In Afghanistan and then Iraq we invested tremendous human and economic resources.  We may in the long run succeed in giving Iraq the opportunity to create a functioning democracy, but the cost was high.

In Afghanistan, it is still not clear that a positive outcome can be achieved, although the committment of sufficient resources may also bring results that were not possible previously.

During President Ronald Reagan’s eight years in office, he responded to various threats without engaging in a substantial ground war.  When he chose to react with force to Libyan terrorism, he bombed Moamar Gadaffi’s compound.  Gadaffi survived, although immediate family members were killed in the attack.  One military act, with small risk to our forces and cost to our economy, backed up by economic sanctions.  We did not attempt to replace a regime or transform a society.

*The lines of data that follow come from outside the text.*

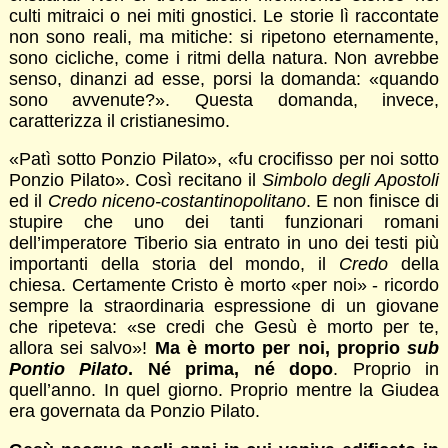
culti mitraici o nei miti gnostici. Le storie lì raccontate
non sono reali, ma mitiche: si ripetono eternamente,
sono cicliche, come i ritmi della natura. Non avrebbe
senso, dinanzi ad esse, porsi la domanda: «quando
sono avvenute?». Questa domanda, invece,
caratterizza il cristianesimo.
«Patì sotto Ponzio Pilato», «fu crocifisso per noi sotto
Ponzio Pilato». Così recitano il
Simbolo degli Apostoli
ed il
Credo niceno-costantinopolitano
. E non finisce di
stupire che uno dei tanti funzionari romani
dell’imperatore Tiberio sia entrato in uno dei testi più
importanti della storia del mondo, il
Credo
della
chiesa. Certamente Cristo è morto «per noi» - ricordo
sempre la straordinaria espressione di un giovane
che ripeteva: «se credi che Gesù è morto per te,
allora sei salvo»!
Ma è morto per noi, proprio
sub
Pontio Pilato
. Né prima, né dopo
. Proprio in
quell’anno. In quel giorno. Proprio mentre la Giudea
era governata da Ponzio Pilato.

Since then, Gadaffi has renounced terrorism and sought to comply with international norms. Gradually, sanctions have been removed and Libya has begun its return to the community of nations.

President Reagan did commit tremendous national resources to oppose the Soviet Union, the major Cold War threat.  But despite “Star Wars’” failings, the U.S. investment in missile-shield technology fostered American economic and technological superiority, which ultimately forced the Soviet Union to change.  Not all former soviet states are success stories today, but many are, and the 30-year threat of nuclear war subsided.

Since 9/11, the loudest complaints about our use of force have been over justification for our invasion of Iraq.  Those who believe that military action wasappropriate focus on security to be gained from defeating the enemy and establishing stable government.  What about the security to be lost, if we demonstrate that we are unable to accomplish our mission or unwilling to face new threats (Iranian and North Korean nuclear programs), because we have already given too much?

Our military proves itself every day in discipline, bravery, organization and tactics.  But do our political leaders have the strategic wisdom to use force so that we achieve the most for the least expenditure of precious resources?